Railway stations can provide a hub for the local community. As well as vital transport connections, the economic boost they bring can help to generate jobs, new homes and act as a catalyst for the wider regeneration of an entire area. One such example is West London’s Old Oak Common; one of the biggest and best connected stations ever to be built in one go in the UK. But, as the only place where the new High Speed 2 railway between London, the Midlands and the North will meet the Crossrail Elizabeth line and the Great Western Main Line, integrating this crucial transport interchange within the existing rail network is a complex challenge that will be pivotal in future proofing the railway for decades to come.
As part of the regeneration of Old Oak Common, two new interchange stations have been planned; at Old Oak Common Lane and Hythe Road. As an important transport interchange between mainline, commuter rail services, Elizabeth line and HS2, integrating these new stations within the constraints of the existing railway called for a design solution that would ensure minimal disruption for passengers and the local community. At the same time, it was also necessary to meet wider master-planning objectives, whereby the stations are required to fit into a complex surrounding physical environment that encompasses the crossover of three Network Rail territories. This meant there were a number of different stakeholders involved, all of whom were heavily invested in the future of the area, and with their own objectives and priorities to respond to.

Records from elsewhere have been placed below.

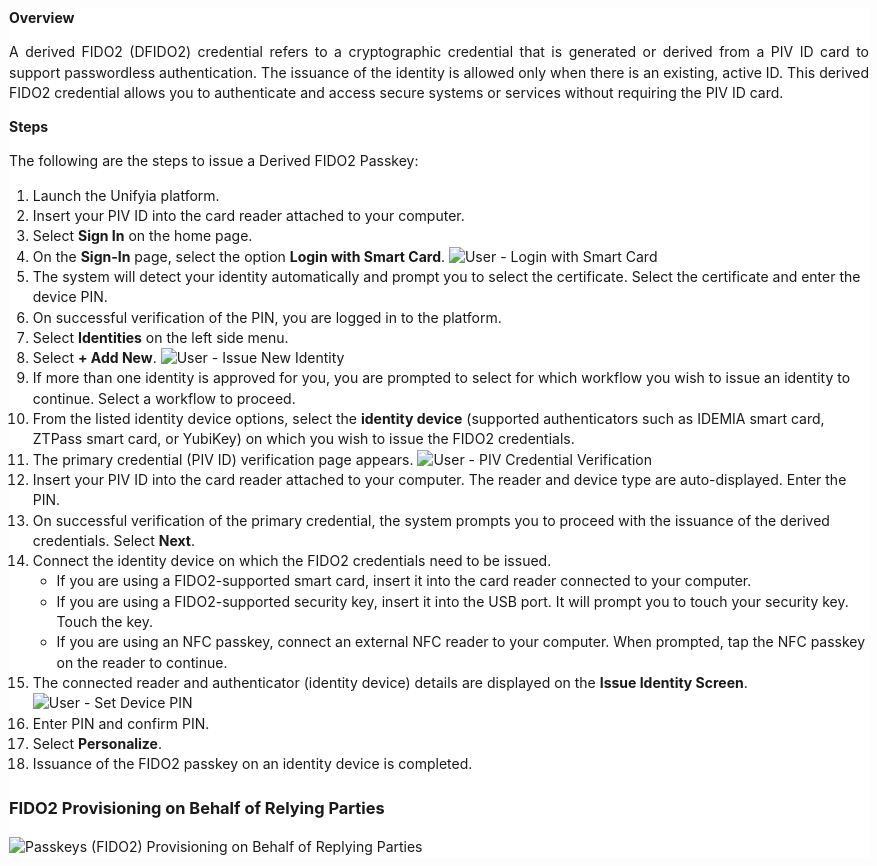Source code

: **Overview**

<p align="justify">A derived FIDO2 (DFIDO2) credential refers to a cryptographic credential that is generated or derived from a PIV ID card to support passwordless authentication. The issuance of the identity is allowed only when there is an existing, active ID. This derived FIDO2 credential allows you to authenticate and access secure systems or services without requiring the PIV ID card.</p>

**Steps**

The following are the steps to issue a Derived FIDO2 Passkey:

1. Launch the Unifyia platform.
2. Insert your PIV ID into the card reader attached to your computer.
3. Select **Sign In** on the home page.
4. On the **Sign-In** page, select the option **Login with Smart Card**.
![User - Login with Smart Card]({{site.baseurl}}/assets/unifyia/9-login-with-smart-card.png)
5. The system will detect your identity automatically and prompt you to select the certificate. Select the certificate and enter the device PIN.
6. On successful verification of the PIN, you are logged in to the platform.
7. Select **Identities** on the left side menu.
8. Select **+ Add New**.
![User - Issue New Identity]({{site.baseurl}}/assets/unifyia/5-addnew.png)
9. If more than one identity is approved for you, you are prompted to select for which workflow you wish to issue an identity to continue. Select a workflow to proceed.
10. From the listed identity device options, select the **identity device** (supported authenticators such as IDEMIA smart card, ZTPass smart card, or YubiKey) on which you wish to issue the FIDO2 credentials.
11. The primary credential (PIV ID) verification page appears.
![User - PIV Credential Verification]({{site.baseurl}}/assets/unifyia/10-enter-piv-pin.png)
12. Insert your PIV ID into the card reader attached to your computer. The reader and device type are auto-displayed. Enter the PIN.
13. On successful verification of the primary credential, the system prompts you to proceed with the issuance of the derived credentials. Select **Next**.
14. Connect the identity device on which the FIDO2 credentials need to be issued.
    - If you are using a FIDO2-supported smart card, insert it into the card reader connected to your computer.
    - If you are using a FIDO2-supported security key, insert it into the USB port. It will prompt you to touch your security key. Touch the key.
    - If you are using an NFC passkey, connect an external NFC reader to your computer. When prompted, tap the NFC passkey on the reader to continue.
15. The connected reader and authenticator (identity device) details are displayed on the **Issue Identity Screen**.
![User - Set Device PIN]({{site.baseurl}}/assets/unifyia/11-set-pin.png)
17. Enter PIN and confirm PIN.
18. Select <b>Personalize</b>.
19. Issuance of the FIDO2 passkey on an identity device is completed.

### FIDO2 Provisioning on Behalf of Relying Parties

![Passkeys (FIDO2) Provisioning on Behalf of Replying Parties]({{site.baseurl}}/assets/unifyia/12-fido-provisioning.png)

Fortunately, our team were able to rise to the challenge, working with partners including infrastructure and urban realm designers, environmental specialists, cost analysts, architects and constructors, to develop a selection of feasible design options. These options were then presented at a series of technical and multi-stakeholder workshops, so that the final options for each station could be chosen and developed, ahead of being approved by Network Rail and submitted for ‘Approval in Principle’ at the planning stage.
The final design taken forward for the station at Old Oak Common Lane, which will be situated approximately 350m from the High Speed 2 and Elizabeth line station, features an elevated concourse that will minimise land-take associated with building the new station. It includes proposals for a 9 metre wide bridge across the railway, which will provide a public walkway and help open-up the wider area.
Hythe Road station will be situated on a viaduct and positioned on the West London Line, between North Acton and Willesden Junction. The station will incorporate three platforms, allowing through services between Stratford and Clapham Junction, along with an additional bay platform to accommodate terminating services from Clapham Junction. The design will remove the remove the severance caused by the existing rail embankment, replacing it with a new viaduct around which the station will be constructed, linking surrounding communities and creating further potential for local regeneration and placemaking.
With a proposed opening date of 2026, Old Oak Common will become one of the largest rail hubs in London. It will provide better access to public transport across west London and enable more journeys to be made without going into central London, thereby reducing pressure on many trains and stations across the capital.
The two new stations will generate significant benefits for the surrounding communities and Greater London, supporting a proposed development of 25,500 new homes, generating 65,000 jobs in the area and improving the quality of life for thousands of Londoners.